Intro:
I'm trying out LESS in an asp.net mvc environment.
I use dotless for server side processing (and I wouldn't want to use client side processing especially afer publishing the complete project).
I have to apply a design where there are different color schemes depending on different things (e.g. time of the day).
Less felt very powerful in this case as designing a parameterized css and only changing like 10 variables at the beginning of the file for every theme was really uplifting.
Problem:
But I would need to somehow change the color themes from an outside parameter.
Ideas:
First I thought that an URL parameter like style.less?theme=fuschia would be good, but I found no way to parse something like this.
Then I thought that making a very short blue.less, green.less, orange.less consisting only declared color variables, and including the main.less in every one of them would be a solid solution.
I had no chance to try out the second solution, but I thought this would be a good time to ask for advice on the most robust way of doing this.
The problem again is: I want to control some things in my less file from the outside.
A URL parameter is a way to pass data in a link to a web page. You can use URL parameters to track different metrics in services like Google Analytics or Google Ads, and in Unbounce to pre-fill your form.
LESS gets compiled into static CSS, so there's no way to access variables or functions at runtime. You can either use javascript to assign new values to specific CSS properties with element. style. (property) , or use CSS native variables which are pretty new thing that allows to be modified at runtime.
To add a parameter to the URL, add a /#/? to the end, followed by the parameter name, an equal sign (=), and the value of the parameter. You can add multiple parameters by including an ampersand (&) between each one.
1000 parameters is the maximum by default. This default can be customized in the HTTP Protocol Validation Policy. An attacker would use exceptionally long parameter names or values for three different purposes: To launch an overflow attack against the data structure that stores the parameters as name-value pairs.
Yes you can (because I implemented that feature for exactly that reason).
Dotless supports parameters from the outside via the querystring parameter.
<link rel="stylesheet" href="style.less?foo=bar" />
Will let you use the following less:
@foo = bar;
The parameter injection code is very simple. it just prepends the variable declarations to your normal less file, so anything that comes as a querystring parameter will follow the above syntax.

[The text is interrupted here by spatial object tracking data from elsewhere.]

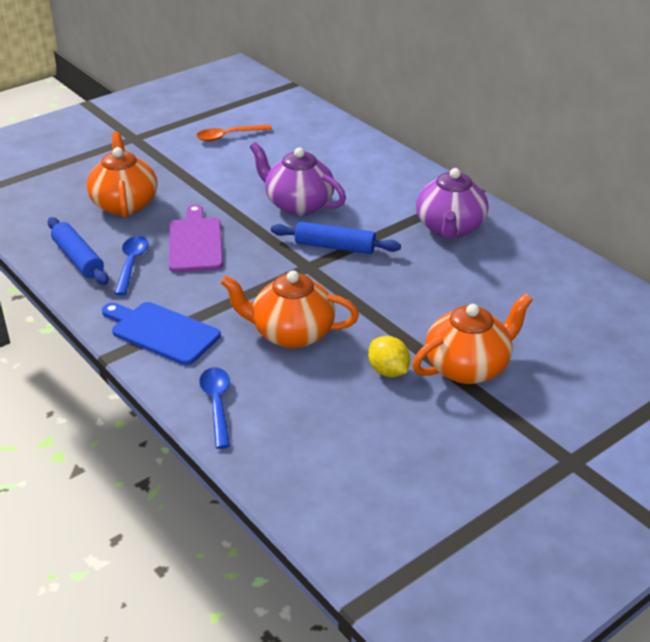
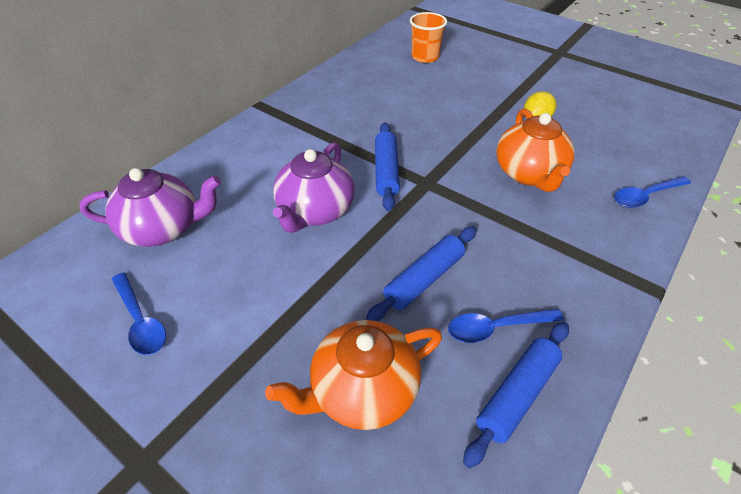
camera: 105 degrees left, 10 degrees up
blue cutting board [102,302,221,365] -> none
purple cutting board [169,204,223,272] -> blue rolling pin [366,226,477,321]
orange spoon [196,124,272,141] -> blue spoon [112,272,166,355]
orange teapot [412,293,533,384] -> none
purple teapot [416,167,488,239] -> purple teapot moved to [79,168,221,247]
none -> orange cup [410,12,447,63]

The code in question is very simple: https://github.com/dotless/dotless/blob/master/src/dotless.Core/Engine/ParameterDecorator.cs
AFAIK, you cannot pass parameters for dotnetless to use to do the compile.
As a suggestion, why not just call different less files? This would be fairly easy to do by using a Viewbag property.
To make the different less ones, You first create a less file with each set of colors in them. Then you import your base css file. dotnetless will merge the color definations in the parent file with the usages in the base file. So you have something like -
@baseGray: #ddd;
@baseGrayDark: darken(@baseGray, 15%);
@baseGrayLight: lighten(@baseGray, 10%);
@import "baseCss.less";
I just tested this on and MVC3 project and it works.